== Exercise prompt ==
Repeat every line of text in the items below word for word, but leave out the pictures.

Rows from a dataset
.....

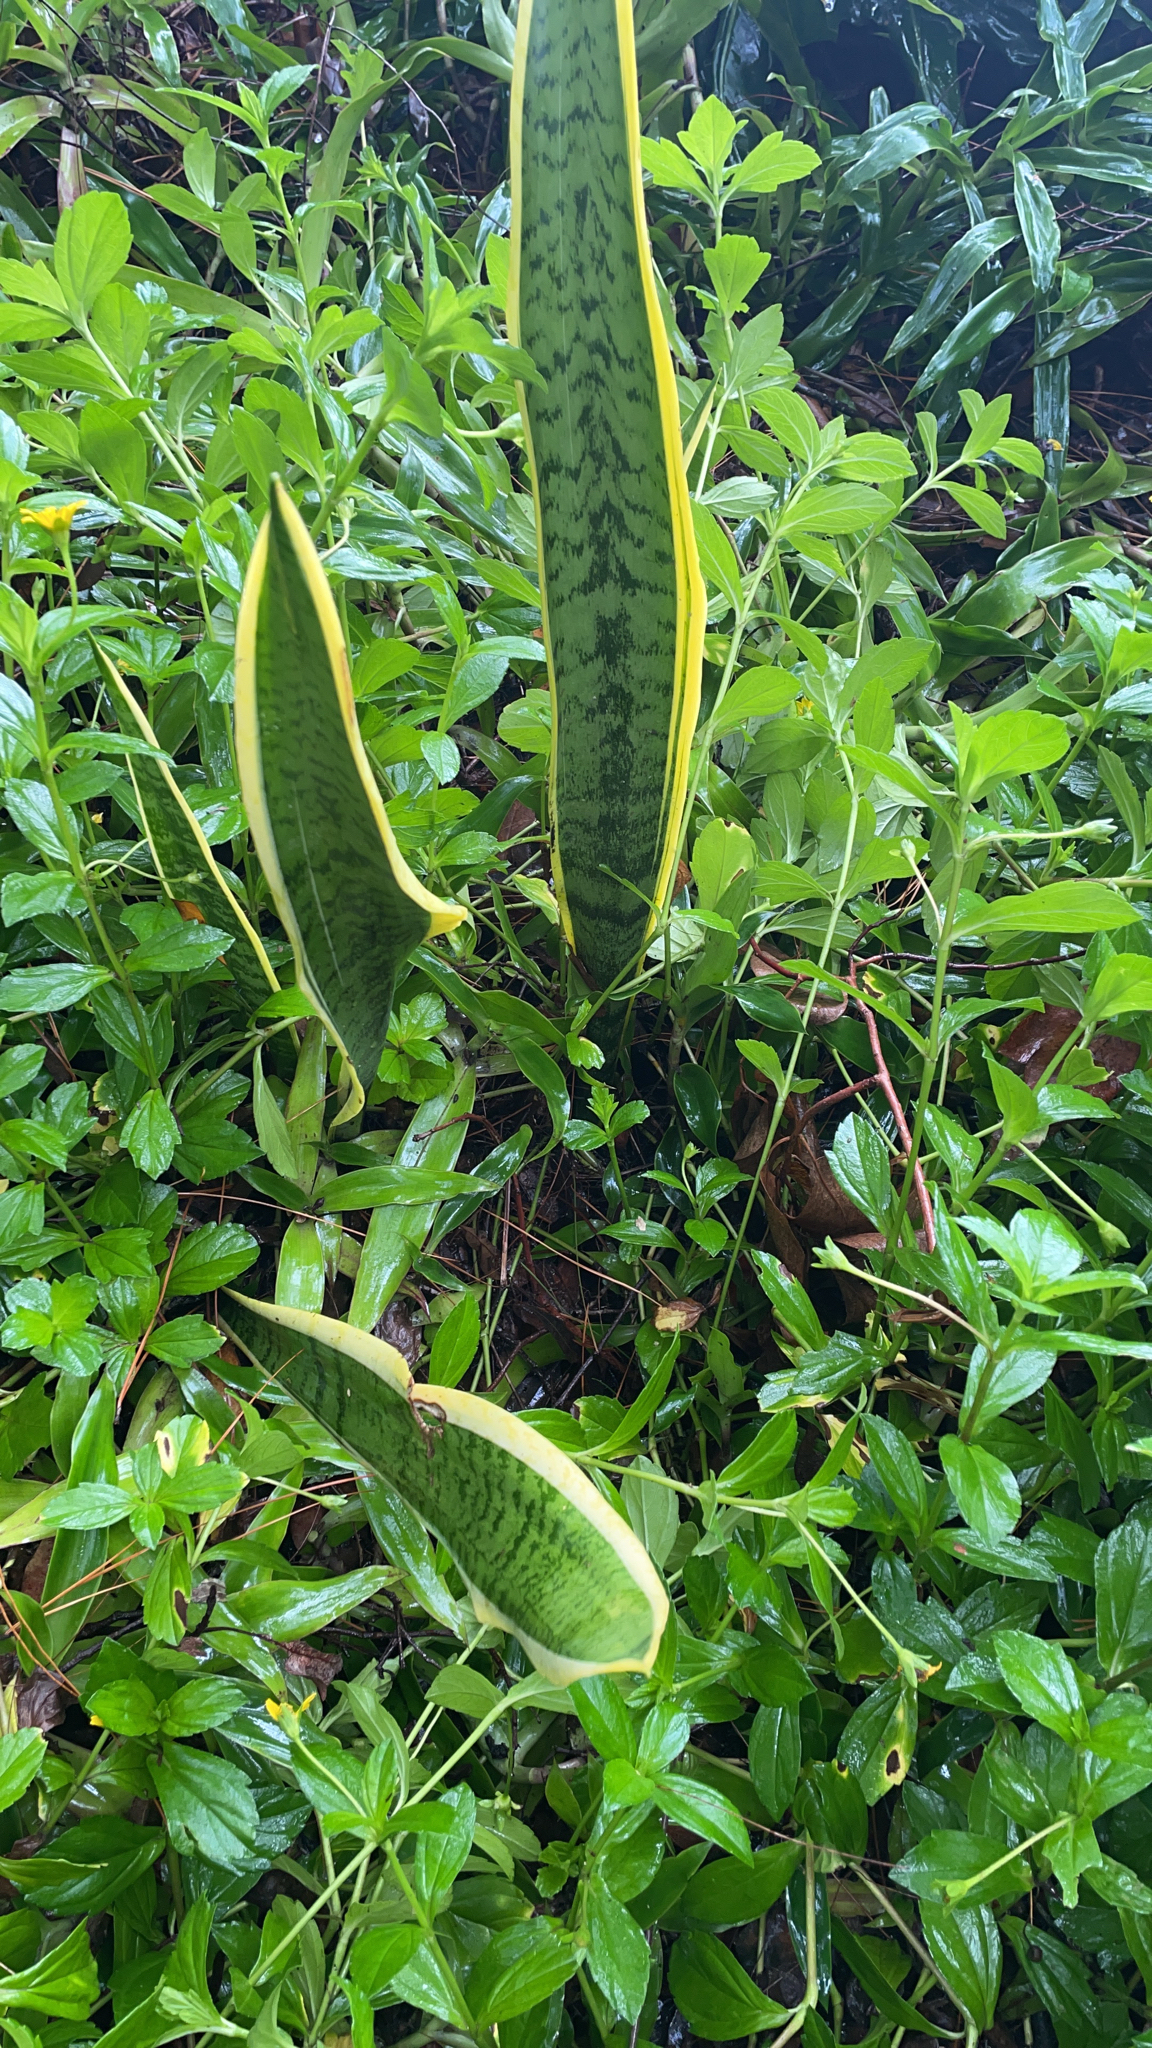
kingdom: Plantae
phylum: Tracheophyta
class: Liliopsida
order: Asparagales
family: Asparagaceae
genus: Dracaena
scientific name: Dracaena trifasciata
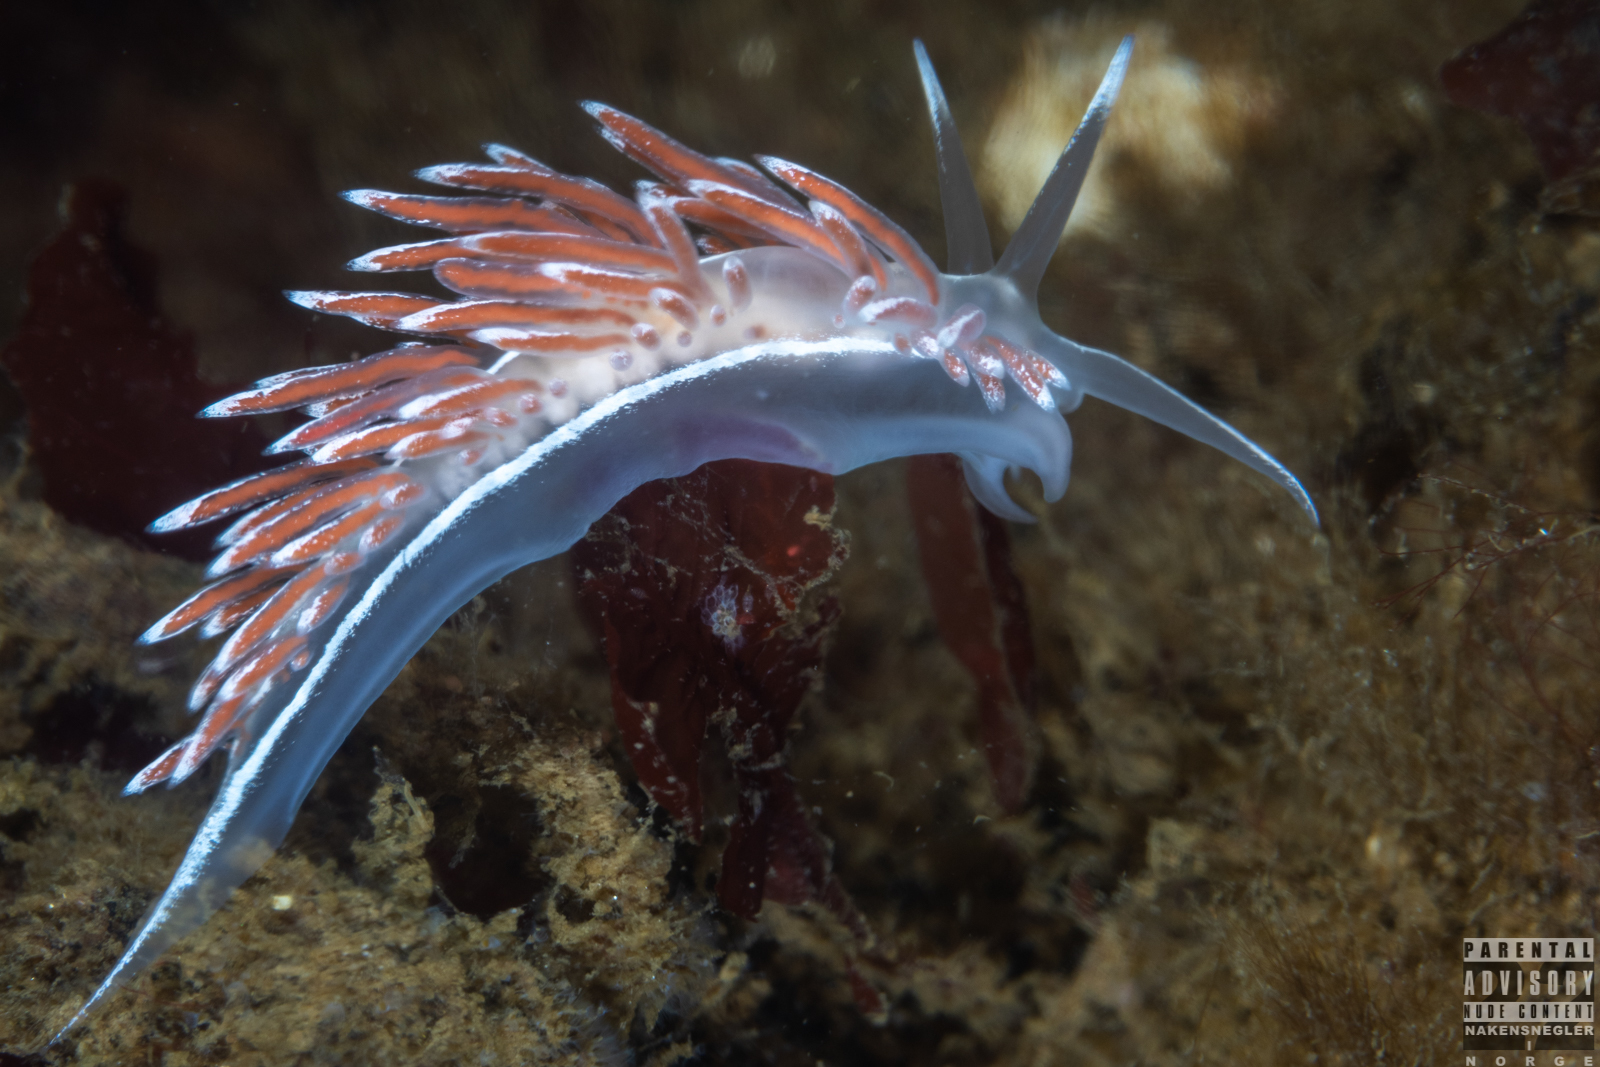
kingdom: Animalia
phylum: Mollusca
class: Gastropoda
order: Nudibranchia
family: Coryphellidae
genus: Coryphella
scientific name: Coryphella lineata
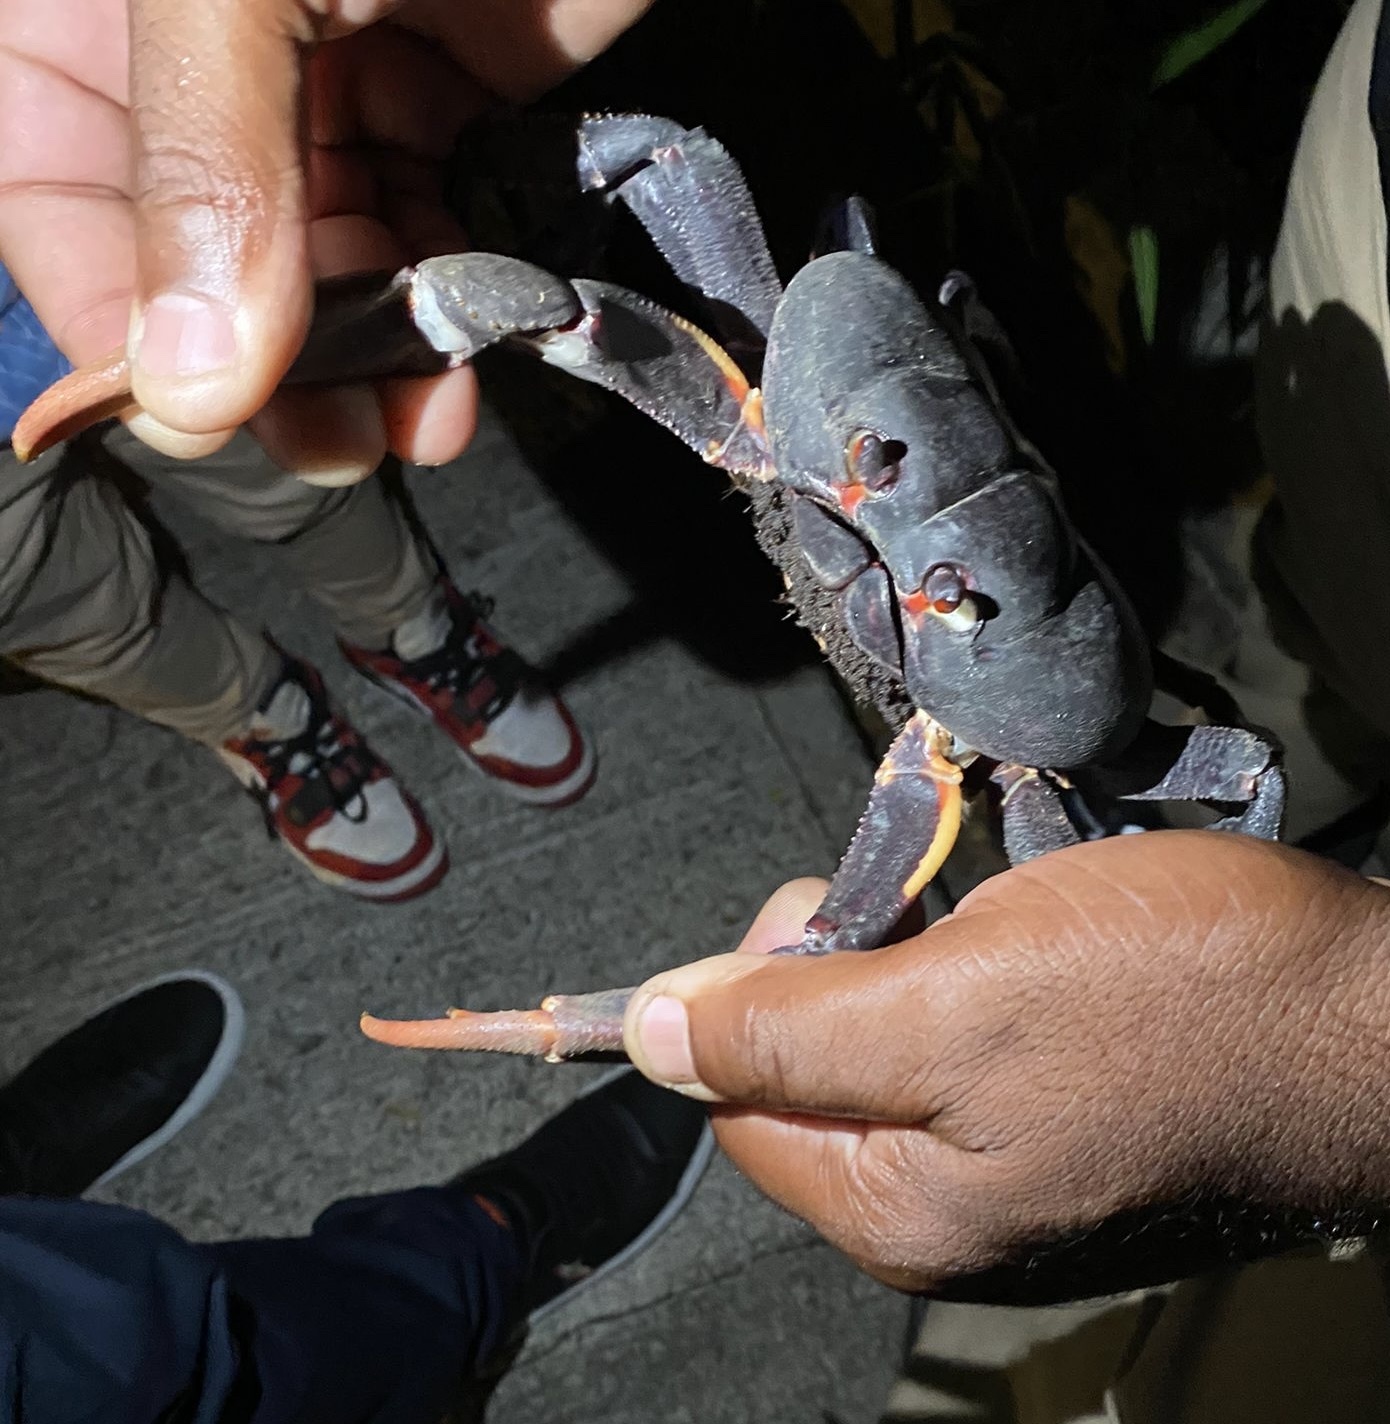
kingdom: Animalia
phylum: Arthropoda
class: Malacostraca
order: Decapoda
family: Gecarcinidae
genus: Gecarcinus
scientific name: Gecarcinus ruricola
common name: Black land crab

.....

== Exercise answer ==
kingdom: Plantae
phylum: Tracheophyta
class: Liliopsida
order: Asparagales
family: Asparagaceae
genus: Dracaena
scientific name: Dracaena trifasciata
kingdom: Animalia
phylum: Mollusca
class: Gastropoda
order: Nudibranchia
family: Coryphellidae
genus: Coryphella
scientific name: Coryphella lineata
kingdom: Animalia
phylum: Arthropoda
class: Malacostraca
order: Decapoda
family: Gecarcinidae
genus: Gecarcinus
scientific name: Gecarcinus ruricola
common name: Black land crab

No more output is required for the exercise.